|
|
Hace cuatro años, en el santuario del Cerro de los Ángeles, y al terminar la Jornada de oración por la santificación de los sacerdotes, el día del Sagrado Corazón de Jesús, mi obispo, monseñor Golfín, me propuso ir de párroco a la iglesia de San Juan Bautista de Fuenlabrada. Sin dudarlo, y con mas ingenuidad que valentía, le di mi disponibilidad.La comunidad parroquial que se me encomendaba tenía 15 años de vida, una población de unas 40.000 personas, en su mayoría jóvenes, con una edad media de 19 años, y una baja práctica religiosa, del 6 por ciento. En septiembre de 1996 me hice cargo de la parroquia, junto con otro sacerdote, al igual que yo miembro del movimiento de Comunión y Liberación, y posteriormente se incorporaron dos presbíteros de la Fraternidad San Carlos Borromeo, de sacerdotes misioneros. La experiencia que habíamos vivido anteriormente nos enseñaba que el camino a seguir para la nueva misión que se nos encomendaba era pedir y construir una comunión verdadera entre los sacerdotes, que nos confortaría en la vocación y sería fuente de salud para nuestra parroquia. CONSTRUIR UNA CASA Como ha dicho Juan Pablo II, el hombre de hoy necesita no maestros, sino sobre todo testigos, por lo tanto el primer paso no fue preparar una táctica o un proyecto, sino favorecer la experiencia cristiana verdadera entre nosotros. Desde los años del seminario he aprendido la necesidad de contar con una compañía de hombres, un lugar donde cotidianamente ser hijo, para luego ser padre, ya que es indudable que para generar a otros es necesario primero ser generado.
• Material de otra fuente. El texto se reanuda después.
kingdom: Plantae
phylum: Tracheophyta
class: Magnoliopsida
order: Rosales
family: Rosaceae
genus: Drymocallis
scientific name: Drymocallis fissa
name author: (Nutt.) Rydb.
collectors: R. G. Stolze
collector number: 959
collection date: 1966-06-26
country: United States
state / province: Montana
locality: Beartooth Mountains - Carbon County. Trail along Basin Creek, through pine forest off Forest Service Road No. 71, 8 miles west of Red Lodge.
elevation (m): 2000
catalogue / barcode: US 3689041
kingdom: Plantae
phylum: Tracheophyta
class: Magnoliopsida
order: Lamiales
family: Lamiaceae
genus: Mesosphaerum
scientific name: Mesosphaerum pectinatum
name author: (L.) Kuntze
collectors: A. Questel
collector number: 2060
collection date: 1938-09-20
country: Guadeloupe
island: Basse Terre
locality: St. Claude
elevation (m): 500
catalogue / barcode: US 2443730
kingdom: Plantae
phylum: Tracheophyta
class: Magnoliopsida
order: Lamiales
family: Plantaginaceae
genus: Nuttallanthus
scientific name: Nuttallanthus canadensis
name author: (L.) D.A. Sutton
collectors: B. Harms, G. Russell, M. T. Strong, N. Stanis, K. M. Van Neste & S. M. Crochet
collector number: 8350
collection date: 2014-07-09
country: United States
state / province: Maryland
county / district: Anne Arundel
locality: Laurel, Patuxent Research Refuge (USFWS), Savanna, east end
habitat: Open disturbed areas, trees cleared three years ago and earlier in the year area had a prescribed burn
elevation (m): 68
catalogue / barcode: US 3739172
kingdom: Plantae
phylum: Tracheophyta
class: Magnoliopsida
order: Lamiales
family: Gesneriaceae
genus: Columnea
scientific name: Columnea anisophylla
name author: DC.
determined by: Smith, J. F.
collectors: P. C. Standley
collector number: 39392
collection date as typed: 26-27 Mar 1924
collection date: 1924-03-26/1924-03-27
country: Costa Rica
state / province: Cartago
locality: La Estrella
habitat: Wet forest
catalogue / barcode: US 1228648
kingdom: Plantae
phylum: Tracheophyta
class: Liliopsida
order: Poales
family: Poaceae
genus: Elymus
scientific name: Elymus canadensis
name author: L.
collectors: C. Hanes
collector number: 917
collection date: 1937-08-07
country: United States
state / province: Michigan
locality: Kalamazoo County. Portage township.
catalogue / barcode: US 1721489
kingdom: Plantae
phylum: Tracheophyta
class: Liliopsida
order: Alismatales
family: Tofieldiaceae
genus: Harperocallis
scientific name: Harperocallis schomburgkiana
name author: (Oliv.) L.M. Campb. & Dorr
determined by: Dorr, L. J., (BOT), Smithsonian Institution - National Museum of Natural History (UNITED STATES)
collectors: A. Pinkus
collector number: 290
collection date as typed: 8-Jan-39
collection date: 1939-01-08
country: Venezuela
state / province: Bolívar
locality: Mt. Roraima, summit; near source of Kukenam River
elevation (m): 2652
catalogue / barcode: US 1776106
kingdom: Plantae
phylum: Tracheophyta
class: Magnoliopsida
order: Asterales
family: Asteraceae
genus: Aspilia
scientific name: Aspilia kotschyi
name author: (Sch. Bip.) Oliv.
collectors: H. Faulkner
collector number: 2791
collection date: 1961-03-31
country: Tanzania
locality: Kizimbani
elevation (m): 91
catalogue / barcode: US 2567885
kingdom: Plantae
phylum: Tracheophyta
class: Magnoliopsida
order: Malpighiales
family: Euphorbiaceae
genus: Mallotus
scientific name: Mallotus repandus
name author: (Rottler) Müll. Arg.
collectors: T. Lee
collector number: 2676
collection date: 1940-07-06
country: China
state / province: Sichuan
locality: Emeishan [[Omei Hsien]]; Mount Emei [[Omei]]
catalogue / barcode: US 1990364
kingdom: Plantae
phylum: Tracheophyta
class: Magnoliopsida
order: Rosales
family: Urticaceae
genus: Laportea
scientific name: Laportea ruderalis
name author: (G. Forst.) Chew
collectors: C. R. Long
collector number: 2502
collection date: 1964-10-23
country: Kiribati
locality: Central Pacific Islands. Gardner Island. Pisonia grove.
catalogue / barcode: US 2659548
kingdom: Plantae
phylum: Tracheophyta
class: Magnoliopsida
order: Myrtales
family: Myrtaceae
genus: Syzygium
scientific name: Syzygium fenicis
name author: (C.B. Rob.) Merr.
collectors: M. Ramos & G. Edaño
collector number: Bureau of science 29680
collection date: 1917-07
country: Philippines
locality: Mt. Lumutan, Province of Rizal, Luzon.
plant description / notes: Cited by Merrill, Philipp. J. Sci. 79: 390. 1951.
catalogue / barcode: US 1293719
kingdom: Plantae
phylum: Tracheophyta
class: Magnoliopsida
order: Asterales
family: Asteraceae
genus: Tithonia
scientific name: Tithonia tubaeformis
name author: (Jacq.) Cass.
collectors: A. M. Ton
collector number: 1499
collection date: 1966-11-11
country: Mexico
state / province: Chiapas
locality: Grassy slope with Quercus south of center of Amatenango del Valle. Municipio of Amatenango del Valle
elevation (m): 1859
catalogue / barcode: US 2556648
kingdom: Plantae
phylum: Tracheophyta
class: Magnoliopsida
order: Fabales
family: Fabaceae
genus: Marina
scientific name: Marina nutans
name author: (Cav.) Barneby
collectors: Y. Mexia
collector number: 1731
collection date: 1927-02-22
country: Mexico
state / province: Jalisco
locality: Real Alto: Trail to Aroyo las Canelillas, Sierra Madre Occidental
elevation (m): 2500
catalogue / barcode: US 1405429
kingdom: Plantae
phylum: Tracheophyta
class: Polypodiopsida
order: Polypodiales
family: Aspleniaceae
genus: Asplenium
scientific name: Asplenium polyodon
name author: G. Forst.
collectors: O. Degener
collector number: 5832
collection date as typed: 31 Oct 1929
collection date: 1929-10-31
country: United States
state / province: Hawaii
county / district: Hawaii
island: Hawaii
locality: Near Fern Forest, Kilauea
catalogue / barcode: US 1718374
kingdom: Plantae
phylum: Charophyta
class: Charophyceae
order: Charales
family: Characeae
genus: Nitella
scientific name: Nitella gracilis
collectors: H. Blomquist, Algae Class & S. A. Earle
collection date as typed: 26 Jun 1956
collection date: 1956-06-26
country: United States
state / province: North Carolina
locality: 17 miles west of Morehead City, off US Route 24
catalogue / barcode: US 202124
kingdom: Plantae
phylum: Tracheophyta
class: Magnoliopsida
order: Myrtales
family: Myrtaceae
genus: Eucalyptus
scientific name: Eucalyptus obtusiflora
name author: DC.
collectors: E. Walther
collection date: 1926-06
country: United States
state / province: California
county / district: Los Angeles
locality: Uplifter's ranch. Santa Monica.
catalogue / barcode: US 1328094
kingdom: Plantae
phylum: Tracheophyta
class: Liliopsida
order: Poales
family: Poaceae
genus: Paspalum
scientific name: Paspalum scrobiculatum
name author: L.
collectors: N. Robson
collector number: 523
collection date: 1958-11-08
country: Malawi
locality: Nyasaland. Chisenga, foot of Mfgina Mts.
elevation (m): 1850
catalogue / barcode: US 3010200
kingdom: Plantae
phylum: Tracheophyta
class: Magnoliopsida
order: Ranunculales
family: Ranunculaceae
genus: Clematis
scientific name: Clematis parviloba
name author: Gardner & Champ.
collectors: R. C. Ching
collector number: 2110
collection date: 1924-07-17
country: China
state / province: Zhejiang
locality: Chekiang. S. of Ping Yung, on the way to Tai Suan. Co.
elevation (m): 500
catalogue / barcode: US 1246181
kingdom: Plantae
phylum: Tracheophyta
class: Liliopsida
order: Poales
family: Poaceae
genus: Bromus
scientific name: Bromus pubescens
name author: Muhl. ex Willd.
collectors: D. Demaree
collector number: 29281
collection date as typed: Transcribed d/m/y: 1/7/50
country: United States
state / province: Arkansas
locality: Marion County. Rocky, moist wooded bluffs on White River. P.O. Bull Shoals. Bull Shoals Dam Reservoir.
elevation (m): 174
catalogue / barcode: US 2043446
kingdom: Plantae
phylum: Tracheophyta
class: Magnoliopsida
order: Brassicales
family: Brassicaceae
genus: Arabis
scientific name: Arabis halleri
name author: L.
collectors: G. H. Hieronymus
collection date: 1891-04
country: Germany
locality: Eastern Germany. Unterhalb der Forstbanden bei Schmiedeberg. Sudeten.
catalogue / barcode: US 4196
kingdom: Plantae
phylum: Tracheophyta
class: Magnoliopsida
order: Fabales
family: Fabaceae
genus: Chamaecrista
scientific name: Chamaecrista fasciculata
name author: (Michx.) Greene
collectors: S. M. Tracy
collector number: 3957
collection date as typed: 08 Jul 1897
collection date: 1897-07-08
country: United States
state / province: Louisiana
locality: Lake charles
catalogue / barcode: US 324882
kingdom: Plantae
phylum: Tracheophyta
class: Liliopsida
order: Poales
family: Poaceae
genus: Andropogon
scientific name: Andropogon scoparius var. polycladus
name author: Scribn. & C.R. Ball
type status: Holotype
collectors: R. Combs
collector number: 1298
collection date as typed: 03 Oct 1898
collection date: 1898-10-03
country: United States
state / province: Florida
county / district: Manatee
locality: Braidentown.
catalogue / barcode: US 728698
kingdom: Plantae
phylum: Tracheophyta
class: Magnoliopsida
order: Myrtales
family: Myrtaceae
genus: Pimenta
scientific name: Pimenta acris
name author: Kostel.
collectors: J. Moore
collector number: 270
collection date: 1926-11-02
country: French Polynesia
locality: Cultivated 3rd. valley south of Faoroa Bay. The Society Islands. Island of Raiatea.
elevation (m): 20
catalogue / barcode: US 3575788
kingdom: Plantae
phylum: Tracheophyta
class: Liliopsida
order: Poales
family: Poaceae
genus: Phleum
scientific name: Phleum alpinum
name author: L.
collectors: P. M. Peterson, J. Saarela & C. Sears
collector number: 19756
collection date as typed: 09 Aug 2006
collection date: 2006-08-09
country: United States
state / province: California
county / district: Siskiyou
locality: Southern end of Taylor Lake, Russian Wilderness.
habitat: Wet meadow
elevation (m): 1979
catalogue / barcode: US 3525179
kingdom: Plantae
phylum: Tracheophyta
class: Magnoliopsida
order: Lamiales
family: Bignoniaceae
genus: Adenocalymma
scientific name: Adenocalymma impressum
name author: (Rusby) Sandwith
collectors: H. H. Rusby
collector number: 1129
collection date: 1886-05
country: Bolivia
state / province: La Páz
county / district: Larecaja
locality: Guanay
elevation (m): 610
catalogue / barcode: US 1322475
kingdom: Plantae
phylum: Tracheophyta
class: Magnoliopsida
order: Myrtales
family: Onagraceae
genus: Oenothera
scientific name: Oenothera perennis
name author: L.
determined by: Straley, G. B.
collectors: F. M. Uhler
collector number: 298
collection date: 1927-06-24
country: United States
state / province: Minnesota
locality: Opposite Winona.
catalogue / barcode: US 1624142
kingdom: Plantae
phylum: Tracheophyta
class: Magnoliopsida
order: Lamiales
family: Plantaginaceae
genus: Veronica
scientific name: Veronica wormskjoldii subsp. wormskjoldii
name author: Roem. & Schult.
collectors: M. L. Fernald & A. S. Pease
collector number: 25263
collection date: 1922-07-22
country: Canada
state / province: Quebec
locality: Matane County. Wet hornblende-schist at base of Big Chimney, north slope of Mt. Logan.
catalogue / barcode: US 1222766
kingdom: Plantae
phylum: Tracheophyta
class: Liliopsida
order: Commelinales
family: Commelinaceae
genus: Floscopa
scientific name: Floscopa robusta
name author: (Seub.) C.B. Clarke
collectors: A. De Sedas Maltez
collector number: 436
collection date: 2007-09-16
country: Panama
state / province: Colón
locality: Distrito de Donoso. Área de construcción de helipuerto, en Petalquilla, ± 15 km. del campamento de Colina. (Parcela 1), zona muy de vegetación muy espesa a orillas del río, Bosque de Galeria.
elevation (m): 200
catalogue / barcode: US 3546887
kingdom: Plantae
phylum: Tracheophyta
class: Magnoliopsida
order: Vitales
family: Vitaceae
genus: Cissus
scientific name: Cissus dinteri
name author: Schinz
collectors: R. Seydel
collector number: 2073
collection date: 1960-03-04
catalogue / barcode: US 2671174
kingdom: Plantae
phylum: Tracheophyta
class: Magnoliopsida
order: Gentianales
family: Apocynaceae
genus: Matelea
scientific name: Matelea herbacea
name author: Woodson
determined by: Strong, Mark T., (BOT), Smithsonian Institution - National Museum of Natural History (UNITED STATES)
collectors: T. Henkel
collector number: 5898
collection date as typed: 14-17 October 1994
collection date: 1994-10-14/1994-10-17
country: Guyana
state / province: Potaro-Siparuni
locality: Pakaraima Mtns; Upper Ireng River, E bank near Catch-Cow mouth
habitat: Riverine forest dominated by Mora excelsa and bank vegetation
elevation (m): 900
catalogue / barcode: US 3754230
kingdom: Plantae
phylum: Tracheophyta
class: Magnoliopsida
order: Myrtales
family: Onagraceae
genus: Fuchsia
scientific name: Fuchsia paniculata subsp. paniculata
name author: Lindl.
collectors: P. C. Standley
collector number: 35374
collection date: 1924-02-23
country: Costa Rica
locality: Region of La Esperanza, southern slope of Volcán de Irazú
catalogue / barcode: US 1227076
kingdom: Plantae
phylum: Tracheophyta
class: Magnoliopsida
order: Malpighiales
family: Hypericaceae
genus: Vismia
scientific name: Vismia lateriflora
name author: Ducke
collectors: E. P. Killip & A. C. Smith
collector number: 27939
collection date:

Aunque podemos educar con lo que decimos o hacemos, es sobre todo con lo que somos como comunicamos verdaderamente. |
| Seguir a una compañía vocacional es lo que me ha facilitado hacer experiencia en primera persona de la fe, y esto se ha concretado viviendo en una casa con otros sacerdotes, siguiendo una autoridad y una regla. Comenzamos el día con el rezo de Laudes y una hora de oración, adaptándonos a los que tienen que salir antes de la casa, y luego desayunamos juntos; el día lo concluíamos con la oración de Completas. Esto nos está ayudando a vivir la vocación buscando el rostro de Dios en medio de las circunstancias de la jornada. Empezamos a concebirnos juntos, a vivir la fraternidad sacerdotal como el primer lugar misionero. Especialmente significativos están siendo los momentos de convivencia durante las comidas, o en los ratos libres, donde contamos lo que nos ocurre, preguntamos, o afrontamos dificultades que no han faltado nunca; incluso los problemas en la convivencia no han reducido el ideal, más bien están siendo una oportunidad para ir más al fondo, ocasión en definitiva de preguntar al Señor: ¿Qué me quieres decir con esto?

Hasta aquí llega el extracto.